Reconsideration applications: following earlier consultation, the PPF has confirmed its approach to dealing with new provisions that will allow schemes to make an application for reconsideration to the PPF even if the scheme has not been able to obtain a protected benefits quotation (PBQ). The previous rules on reconsideration required trustees to obtain a PBQ in order to apply for reconsideration. Broadly speaking, a PBQ is an annuity quotation which would provide in respect of each member PPF-level of benefits or full scheme benefits (whichever can be secured by the trustees at the lower cost for that member).

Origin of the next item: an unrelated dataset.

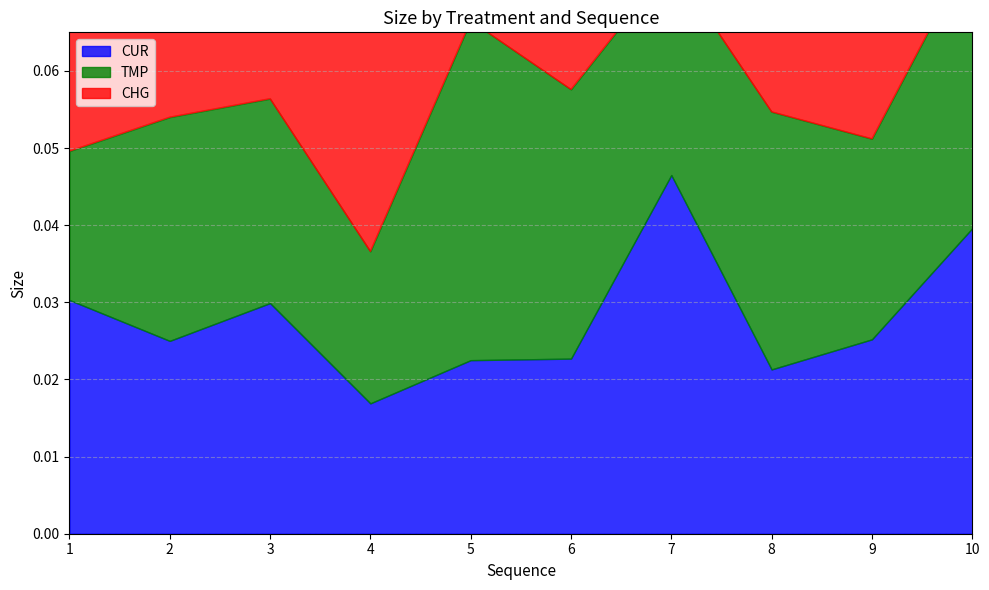

What is the sum of the TMP values at 6 and 7?

0.1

The PPF's approach is that providing trustees can demonstrate that they have taken reasonable steps to obtain a PBQ but could not do so, a "non-protected benefits quotation application" for reconsideration may now be made to the PPF.
Financial Assistance Scheme: The TN also has tips on how schemes should deal with underpin benefits (i.e. a money-purchase scheme with a defined benefit underpin or a defined benefit scheme with a money purchase underpin) for FAS compensation purposes and a reminder of impending regulations which would consolidate all existing FAS regulations.

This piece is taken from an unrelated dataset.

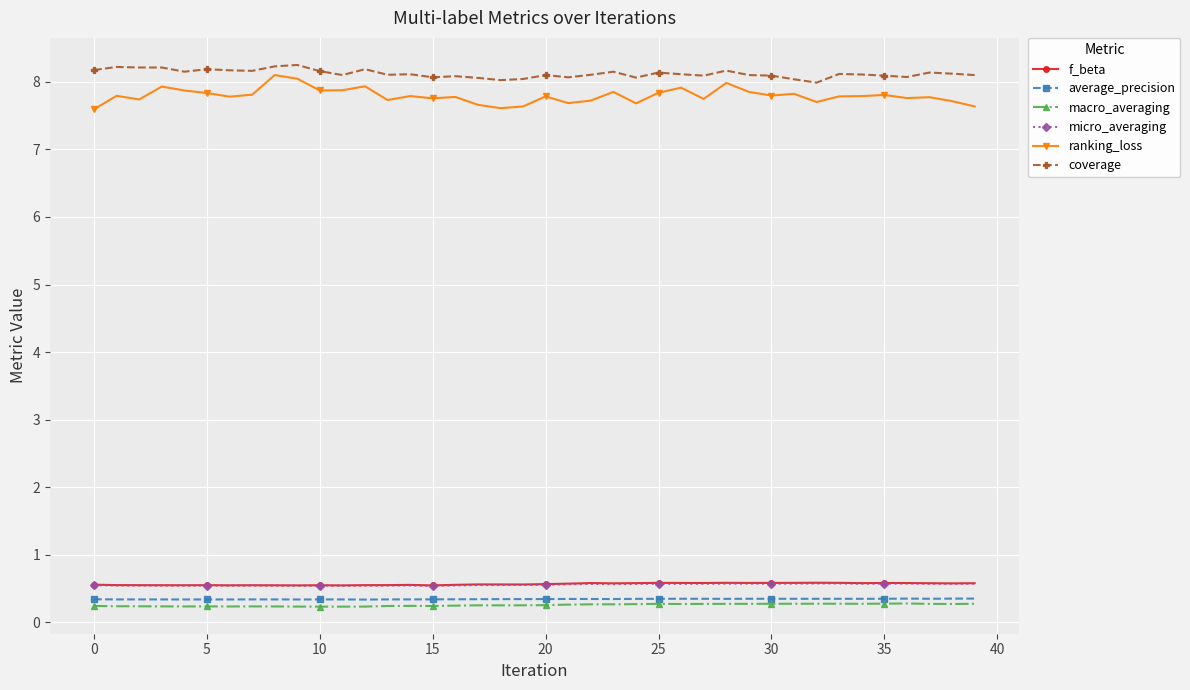

What are all the series names shown in the legend?

f_beta, average_precision, macro_averaging, micro_averaging, ranking_loss, coverage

- Consultation on the "Fair Deal" policy: Government response
"Fair Deal" is a non-statutory policy protecting the pension terms of employees who are compulsorily transferred out of the public sector to the private sector.

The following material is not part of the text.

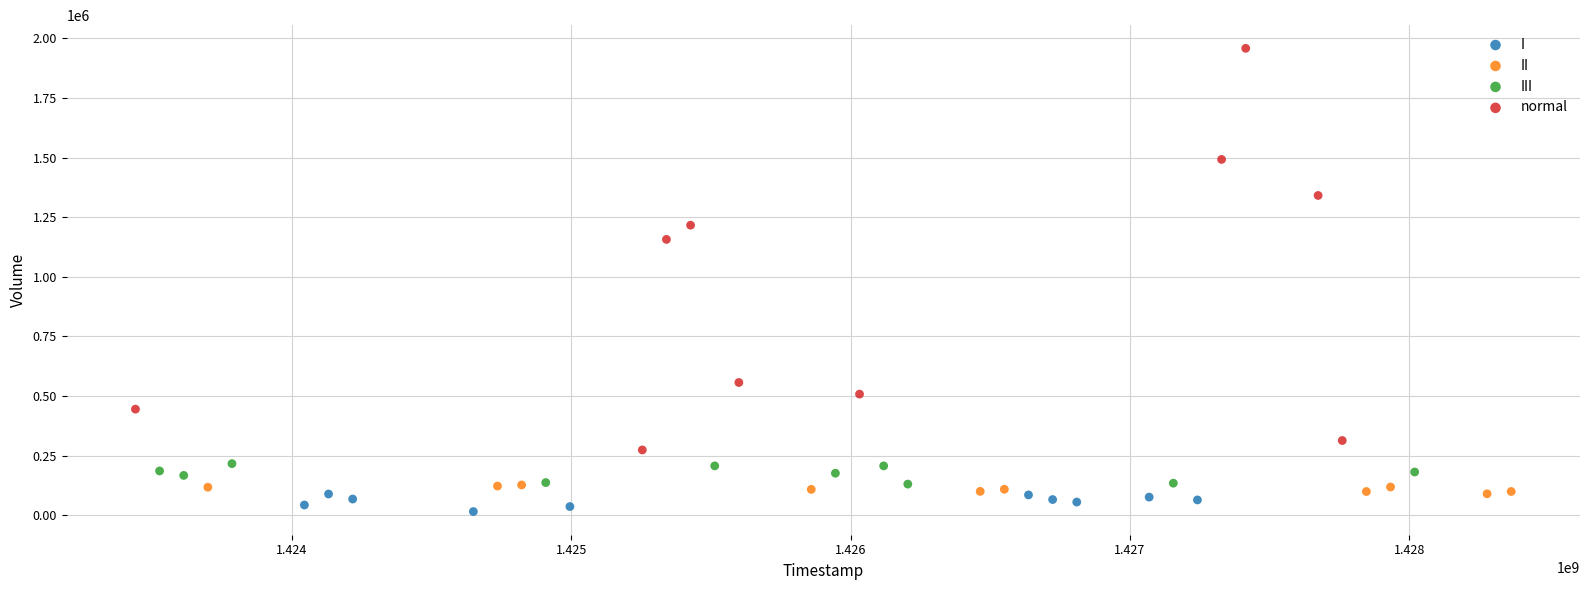

Which series contains the highest Y value?

normal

On 19 November 2012, HM Treasury published its response document to set out the Government's current position on Fair Deal following a consultation exercise held in 2011. Six additional questions are asked and draft guidance is also provided. Key features are summarised below:
- The Government proposes to reform the Fair Deal policy by offering continued membership of public service pension schemes to employees who are to be compulsorily transferred out of the public sector in future. This will replace the current requirement for the new employer to offer a "broadly comparable" pension arrangement including a bulk transfer from the public sector scheme in respect of past service rights.
- It is also proposed that employees who were previously transferred from the public sector to the private sector under the old "Fair Deal" policy will be allowed to join a current public service pension scheme for future service, with a bulk transfer payment for past service, when the contracts are re-tendered, in the event that the new contractor does not wish to offer a "broadly comparable" scheme of his own. The new public sector scheme may differ from the public sector scheme that the employee had left.
- There would be transitional protection for public service workers who at 1 April 2012 had less than 10 years to reach their Normal Pension Age, and some tapering protection for slightly younger employees.
Responses to this latest consultation are requested by 11 February 2013.
- Court of Appeal to hear Lehman Brothers companies' appeal against Upper Tribunal decision
We understand that the Lehman Brothers companies are appealing against an Upper Tribunal decision of June this year. The Upper Tribunal had ruled that the trustees of the Lehman Brothers' Pension Scheme could appeal against an earlier decision by the Determinations Panel of the Pensions Regulator not to issue FSDs against the 38 Lehman Brothers companies.
The appeal is to be heard on 29/30 April 2013.